In January 2021, GHSA issued its latest national report, “Teens and Speeding: Breaking the Deadly Cycle,” which examines the significant role speeding plays in teen driver fatalities and offers practical tools to help parents rein in this lethal driving habit. The report calls out the U.S. speeding problem and highlights that this unsafe behavior is typically passed down from parent to child.
“Speeding is one of the long-term problems in highway safety, and the pandemic has thrown it into stark relief,” says IIHS President David Harkey. “Unfortunately, this problem won’t go away when the pandemic ends. By working with other road safety groups, we can use these initiatives to speak with one voice to keep the attention focused on one of the most common factors in serious crashes.”
IIHS released research in April 2020 showing how a low-cost engineering change can slow drivers making left turns to make intersections safer for pedestrians. In late January, IIHS and AAA issued a report about a series of crash tests that demonstrated how speed limit increases are canceling out the protection of more crashworthy vehicle designs and technologies such as airbags.
Reducing vehicle speeds is a central component of a comprehensive approach to preventing injuries and deaths in crashes known as “safe systems.” The safe systems approach focuses on how road user behavior, road design and operation, vehicle design, and emergency response all must work together to make roads safer for everyone who uses them. Speed is an overarching factor within this model that is critical for creating a safe road environment.

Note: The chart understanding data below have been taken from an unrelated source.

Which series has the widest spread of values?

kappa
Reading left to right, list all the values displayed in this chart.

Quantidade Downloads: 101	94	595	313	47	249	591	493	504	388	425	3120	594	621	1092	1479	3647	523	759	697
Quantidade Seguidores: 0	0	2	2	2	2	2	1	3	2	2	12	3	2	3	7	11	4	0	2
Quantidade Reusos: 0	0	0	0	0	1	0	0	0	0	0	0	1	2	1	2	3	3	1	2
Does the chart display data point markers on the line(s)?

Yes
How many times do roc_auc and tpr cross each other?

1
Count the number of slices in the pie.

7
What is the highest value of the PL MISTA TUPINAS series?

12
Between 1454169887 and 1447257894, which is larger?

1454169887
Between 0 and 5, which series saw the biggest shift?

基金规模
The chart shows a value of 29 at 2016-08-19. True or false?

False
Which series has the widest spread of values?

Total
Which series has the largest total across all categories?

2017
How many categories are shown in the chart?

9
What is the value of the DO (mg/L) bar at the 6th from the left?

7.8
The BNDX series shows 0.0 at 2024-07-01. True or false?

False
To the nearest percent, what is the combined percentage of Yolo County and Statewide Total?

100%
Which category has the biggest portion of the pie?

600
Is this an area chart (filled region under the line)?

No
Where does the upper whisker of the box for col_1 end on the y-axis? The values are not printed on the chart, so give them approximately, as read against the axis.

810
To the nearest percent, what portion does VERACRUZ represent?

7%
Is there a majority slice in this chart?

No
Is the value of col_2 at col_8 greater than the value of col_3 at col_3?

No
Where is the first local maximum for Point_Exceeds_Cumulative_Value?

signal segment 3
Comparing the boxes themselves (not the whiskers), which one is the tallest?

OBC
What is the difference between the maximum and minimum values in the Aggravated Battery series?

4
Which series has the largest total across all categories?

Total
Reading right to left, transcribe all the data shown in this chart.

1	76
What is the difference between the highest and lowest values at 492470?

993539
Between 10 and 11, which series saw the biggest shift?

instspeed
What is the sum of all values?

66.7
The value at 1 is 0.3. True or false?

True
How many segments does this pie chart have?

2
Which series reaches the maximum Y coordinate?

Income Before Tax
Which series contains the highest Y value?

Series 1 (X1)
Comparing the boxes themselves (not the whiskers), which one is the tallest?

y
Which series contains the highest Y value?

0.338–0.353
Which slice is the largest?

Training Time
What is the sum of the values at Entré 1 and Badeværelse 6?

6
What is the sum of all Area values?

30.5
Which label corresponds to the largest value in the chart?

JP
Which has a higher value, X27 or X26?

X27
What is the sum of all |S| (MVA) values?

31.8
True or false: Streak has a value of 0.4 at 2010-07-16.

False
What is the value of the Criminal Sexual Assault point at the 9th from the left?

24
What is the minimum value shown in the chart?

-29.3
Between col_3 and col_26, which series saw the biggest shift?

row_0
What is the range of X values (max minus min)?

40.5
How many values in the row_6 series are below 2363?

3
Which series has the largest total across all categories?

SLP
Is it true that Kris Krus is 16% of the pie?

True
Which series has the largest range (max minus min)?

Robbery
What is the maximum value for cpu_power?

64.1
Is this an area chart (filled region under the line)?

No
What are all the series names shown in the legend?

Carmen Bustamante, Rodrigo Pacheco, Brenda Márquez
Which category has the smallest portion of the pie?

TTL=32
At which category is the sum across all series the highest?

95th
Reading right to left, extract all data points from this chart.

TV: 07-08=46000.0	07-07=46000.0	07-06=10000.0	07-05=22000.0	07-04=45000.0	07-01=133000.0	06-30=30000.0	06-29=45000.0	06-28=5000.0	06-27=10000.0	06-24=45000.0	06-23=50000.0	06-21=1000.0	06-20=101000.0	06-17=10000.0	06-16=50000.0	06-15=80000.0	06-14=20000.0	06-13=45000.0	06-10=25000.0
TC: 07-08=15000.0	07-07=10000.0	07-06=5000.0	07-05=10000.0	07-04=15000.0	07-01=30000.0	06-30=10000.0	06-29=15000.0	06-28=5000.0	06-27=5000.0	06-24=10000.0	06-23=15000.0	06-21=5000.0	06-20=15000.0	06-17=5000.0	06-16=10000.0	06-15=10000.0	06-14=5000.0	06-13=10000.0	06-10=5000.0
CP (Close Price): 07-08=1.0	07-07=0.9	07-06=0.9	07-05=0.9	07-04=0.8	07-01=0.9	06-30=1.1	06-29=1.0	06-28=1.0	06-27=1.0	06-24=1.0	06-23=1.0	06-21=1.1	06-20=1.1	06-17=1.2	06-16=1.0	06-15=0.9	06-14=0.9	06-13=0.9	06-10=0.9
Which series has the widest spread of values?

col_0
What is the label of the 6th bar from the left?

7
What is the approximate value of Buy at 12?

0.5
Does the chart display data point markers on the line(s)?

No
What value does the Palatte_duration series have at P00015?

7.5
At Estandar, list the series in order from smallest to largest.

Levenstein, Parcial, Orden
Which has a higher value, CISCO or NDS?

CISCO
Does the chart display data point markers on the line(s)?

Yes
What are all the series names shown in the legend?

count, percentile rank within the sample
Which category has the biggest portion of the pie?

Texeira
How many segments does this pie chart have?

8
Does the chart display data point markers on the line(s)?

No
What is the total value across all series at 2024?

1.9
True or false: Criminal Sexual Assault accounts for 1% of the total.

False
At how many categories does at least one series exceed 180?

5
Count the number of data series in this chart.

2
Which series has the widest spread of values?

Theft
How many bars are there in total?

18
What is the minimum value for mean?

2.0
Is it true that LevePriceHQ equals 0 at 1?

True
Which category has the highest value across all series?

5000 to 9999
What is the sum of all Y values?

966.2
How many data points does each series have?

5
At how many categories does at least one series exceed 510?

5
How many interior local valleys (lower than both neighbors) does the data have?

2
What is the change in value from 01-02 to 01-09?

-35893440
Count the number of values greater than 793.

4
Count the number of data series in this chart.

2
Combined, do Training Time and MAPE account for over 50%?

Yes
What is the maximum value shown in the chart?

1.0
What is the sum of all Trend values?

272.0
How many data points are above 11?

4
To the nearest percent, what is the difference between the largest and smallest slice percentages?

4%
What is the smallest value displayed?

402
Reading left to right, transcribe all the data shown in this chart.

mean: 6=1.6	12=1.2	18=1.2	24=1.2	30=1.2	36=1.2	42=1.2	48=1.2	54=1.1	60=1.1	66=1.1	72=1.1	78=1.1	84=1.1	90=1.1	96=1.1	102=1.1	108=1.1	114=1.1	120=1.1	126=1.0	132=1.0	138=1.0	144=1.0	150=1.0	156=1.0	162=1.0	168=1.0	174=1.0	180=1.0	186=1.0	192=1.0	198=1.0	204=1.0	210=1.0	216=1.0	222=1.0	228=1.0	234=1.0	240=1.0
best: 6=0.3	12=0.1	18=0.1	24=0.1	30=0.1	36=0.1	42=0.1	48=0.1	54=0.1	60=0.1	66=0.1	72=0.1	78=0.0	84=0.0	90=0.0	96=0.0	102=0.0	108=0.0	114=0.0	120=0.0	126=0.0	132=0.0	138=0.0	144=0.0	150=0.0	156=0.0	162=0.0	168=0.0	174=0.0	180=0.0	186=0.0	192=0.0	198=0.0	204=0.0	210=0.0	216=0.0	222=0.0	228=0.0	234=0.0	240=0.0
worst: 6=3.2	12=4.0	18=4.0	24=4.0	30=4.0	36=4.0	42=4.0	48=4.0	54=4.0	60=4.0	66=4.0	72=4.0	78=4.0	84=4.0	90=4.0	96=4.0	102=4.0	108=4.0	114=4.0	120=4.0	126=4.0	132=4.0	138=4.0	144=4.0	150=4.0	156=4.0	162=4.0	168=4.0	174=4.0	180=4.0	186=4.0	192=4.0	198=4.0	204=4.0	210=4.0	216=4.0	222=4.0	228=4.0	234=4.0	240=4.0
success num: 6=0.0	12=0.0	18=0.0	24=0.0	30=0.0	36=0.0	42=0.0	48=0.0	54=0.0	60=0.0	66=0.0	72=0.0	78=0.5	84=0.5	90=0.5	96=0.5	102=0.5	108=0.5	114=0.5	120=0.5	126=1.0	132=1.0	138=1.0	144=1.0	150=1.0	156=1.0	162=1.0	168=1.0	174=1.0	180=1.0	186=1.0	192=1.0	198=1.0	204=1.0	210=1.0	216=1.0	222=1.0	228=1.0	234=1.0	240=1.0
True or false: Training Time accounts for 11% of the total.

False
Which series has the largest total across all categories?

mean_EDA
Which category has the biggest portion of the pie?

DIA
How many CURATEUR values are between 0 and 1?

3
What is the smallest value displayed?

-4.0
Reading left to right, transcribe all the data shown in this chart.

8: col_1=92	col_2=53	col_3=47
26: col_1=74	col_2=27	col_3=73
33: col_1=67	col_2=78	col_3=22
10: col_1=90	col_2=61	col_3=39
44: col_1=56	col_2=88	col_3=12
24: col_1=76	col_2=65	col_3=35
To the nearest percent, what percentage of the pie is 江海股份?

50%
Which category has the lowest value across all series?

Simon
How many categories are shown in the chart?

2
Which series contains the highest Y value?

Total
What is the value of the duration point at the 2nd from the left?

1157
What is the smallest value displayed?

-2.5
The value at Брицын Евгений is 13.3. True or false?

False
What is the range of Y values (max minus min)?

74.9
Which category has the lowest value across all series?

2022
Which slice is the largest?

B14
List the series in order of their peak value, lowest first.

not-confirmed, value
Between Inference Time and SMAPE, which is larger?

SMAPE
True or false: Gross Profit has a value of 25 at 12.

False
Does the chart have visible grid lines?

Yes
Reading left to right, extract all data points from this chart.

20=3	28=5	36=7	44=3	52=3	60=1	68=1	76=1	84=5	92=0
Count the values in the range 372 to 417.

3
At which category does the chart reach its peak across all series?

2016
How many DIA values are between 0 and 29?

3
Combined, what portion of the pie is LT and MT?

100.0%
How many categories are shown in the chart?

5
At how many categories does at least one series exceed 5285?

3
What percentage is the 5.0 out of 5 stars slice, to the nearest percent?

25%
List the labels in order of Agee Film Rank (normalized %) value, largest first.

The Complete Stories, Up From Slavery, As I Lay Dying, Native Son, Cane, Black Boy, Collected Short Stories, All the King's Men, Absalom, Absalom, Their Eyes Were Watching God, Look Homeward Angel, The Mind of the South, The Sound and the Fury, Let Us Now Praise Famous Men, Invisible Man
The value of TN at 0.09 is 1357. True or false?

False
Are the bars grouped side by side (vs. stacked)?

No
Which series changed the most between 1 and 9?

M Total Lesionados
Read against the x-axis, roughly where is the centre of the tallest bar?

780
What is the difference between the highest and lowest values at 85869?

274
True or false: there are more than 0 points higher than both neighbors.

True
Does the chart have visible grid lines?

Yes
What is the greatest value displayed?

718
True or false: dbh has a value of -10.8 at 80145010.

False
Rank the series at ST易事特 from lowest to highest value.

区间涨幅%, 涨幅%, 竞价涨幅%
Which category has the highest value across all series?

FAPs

“Speeding has always been a major factor in teen traffic deaths, and the fact that roads are less crowded during the pandemic is a recipe for disaster," says Michelle Anderson, NRSF Director of Operations. “Young people, who are less experienced behind the wheel, may see the open roads as an invitation to speed. But driving is a skill that requires good judgement, which is why we have dedicated ourselves to engaging young people to use their creativity to develop messages that speak to their peers and adults to be responsible drivers.”
NRSF has taken the lead to raise awareness among youth across the country by sponsoring regional contests that invite teens to develop scripts for TV public service announcements that talk about the dangers of speeding, emphasizing that the cost of speeding can be much more than a ticket. The contests, held in conjunction with major auto shows in Chicago, Los Angeles and Washington, provide scholarships to teens and the opportunity to have their PSA idea professionally produced and aired on national television.
NRSF has also partnered with Front Row Motorsports, a racing team on the NASCAR circuit, to remind fans to “leave the speeding to the professionals.” Race day attendees are invited to take a safe driving pledge at NASCAR events and online.
The partnership between GHSA, IIHS, and NRSF to support the upcoming pilot programs in Maryland and Virginia was conceived following an April 2019 national forum hosted by IIHS and GHSA that brought together a diverse group of stakeholders to discuss ways to address the speeding problem.